_Your instructions:_ Repeat all of the data below word for word, keeping no images.

*** Given information Section Begins ***

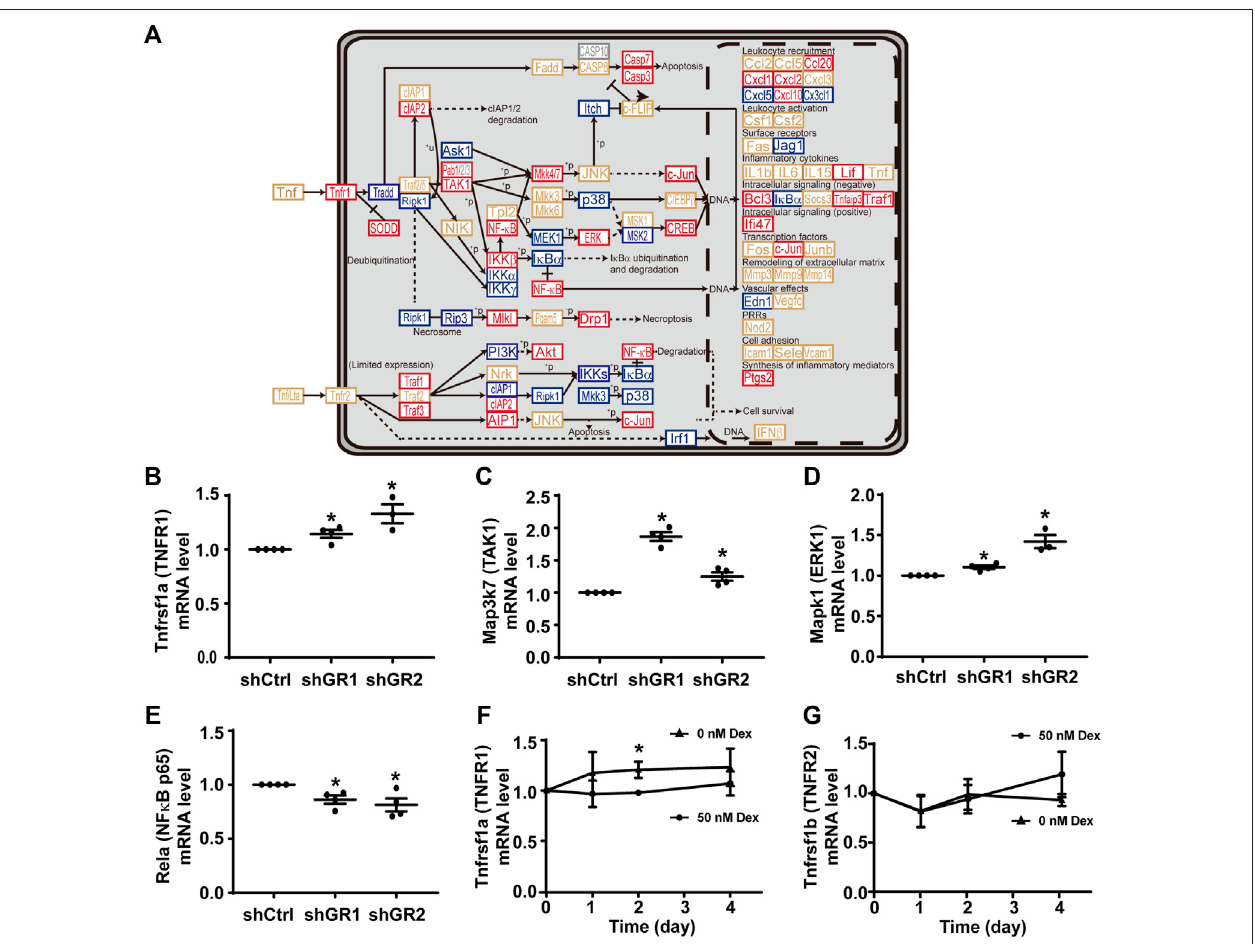
FIGURE 3 | Glucocorticoid receptor knockdown enhanced the KEGG “ TNF signaling pathway ” in the mpkCCD cells. (A) KEGG “ TNF signaling pathway. ” Genes are abbreviated and color-coded: blue, downregulated; gray: not found in the RNA-seq data; red, upregulated; yellow, no change in the glucocorticoid receptor knockdown cells. + P, phosphorylate; − P, dephosphorylate; PRRs, pattern recognition receptors; + u, ubiquitinylate. (B – E) Quantitative RT-PCR measurements of Tnfrsf1a, Map3k7, Mapk1, and Rela mRNA levels in control (shCtrl) and glucocorticoid receptor knockdown (shGR1 and shGR2) cells under vehicle conditions. Values are mean ± S. E. summarized from three or four independent experiments. Asterisks indicate statistical signi fi cance ( p < 0.05, t -test). (F,G) Quantitative RT-PCR measurements of Tnfrsf1a and Tnfrsf1b mRNA levels in polarized mpkCCD cells exposed to 0 vs. 50 nM dexamethasone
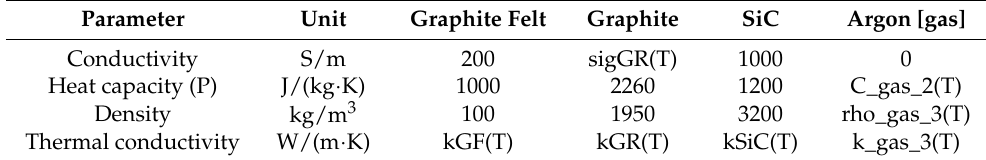
Table 2. Physical Parameters of Main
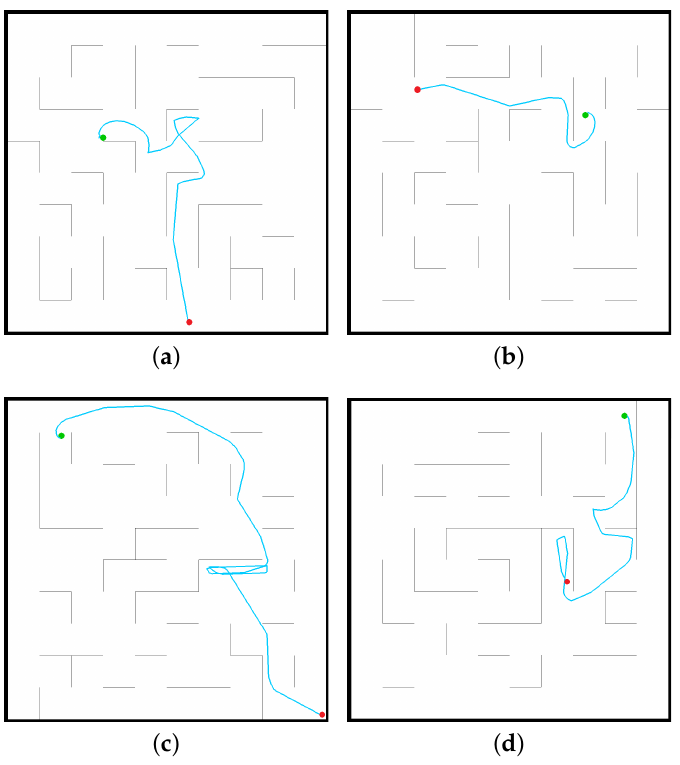
Figure 8. The paths of the mobile robot while performing navigation tasks using the trained neural network model in the simulator. ( a ) Case 1; ( b ) Case 2; ( c ) Case 3; ( d ) Case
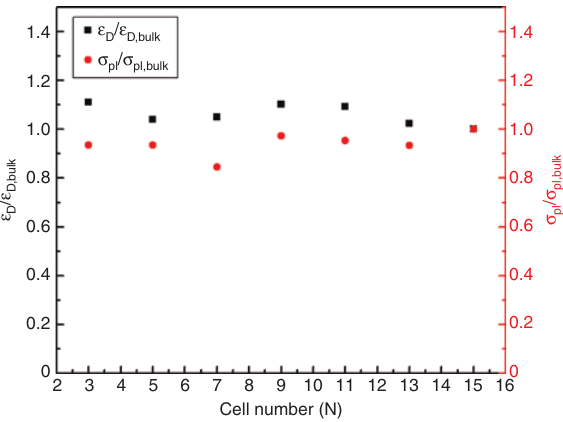
Figure 10 The plateau stress and the densification strain of seven kinds of honeycomb specimens with different in-plane size compressed in x -direction, normalized by the bulk value, plotted 2 against cell number, N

*** Given information Section Ends ***

_Answer to the exercise:_
FIGURE 3 | Glucocorticoid receptor knockdown enhanced the KEGG “ TNF signaling pathway ” in the mpkCCD cells. (A) KEGG “ TNF signaling pathway. ” Genes are abbreviated and color-coded: blue, downregulated; gray: not found in the RNA-seq data; red, upregulated; yellow, no change in the glucocorticoid receptor knockdown cells. + P, phosphorylate; − P, dephosphorylate; PRRs, pattern recognition receptors; + u, ubiquitinylate. (B – E) Quantitative RT-PCR measurements of Tnfrsf1a, Map3k7, Mapk1, and Rela mRNA levels in control (shCtrl) and glucocorticoid receptor knockdown (shGR1 and shGR2) cells under vehicle conditions. Values are mean ± S. E. summarized from three or four independent experiments. Asterisks indicate statistical signi fi cance ( p < 0.05, t -test). (F,G) Quantitative RT-PCR measurements of Tnfrsf1a and Tnfrsf1b mRNA levels in polarized mpkCCD cells exposed to 0 vs. 50 nM dexamethasone
Table 2. Physical Parameters of Main
Figure 8. The paths of the mobile robot while performing navigation tasks using the trained neural network model in the simulator. ( a ) Case 1; ( b ) Case 2; ( c ) Case 3; ( d ) Case
Figure 10 The plateau stress and the densification strain of seven kinds of honeycomb specimens with different in-plane size compressed in x -direction, normalized by the bulk value, plotted 2 against cell number, N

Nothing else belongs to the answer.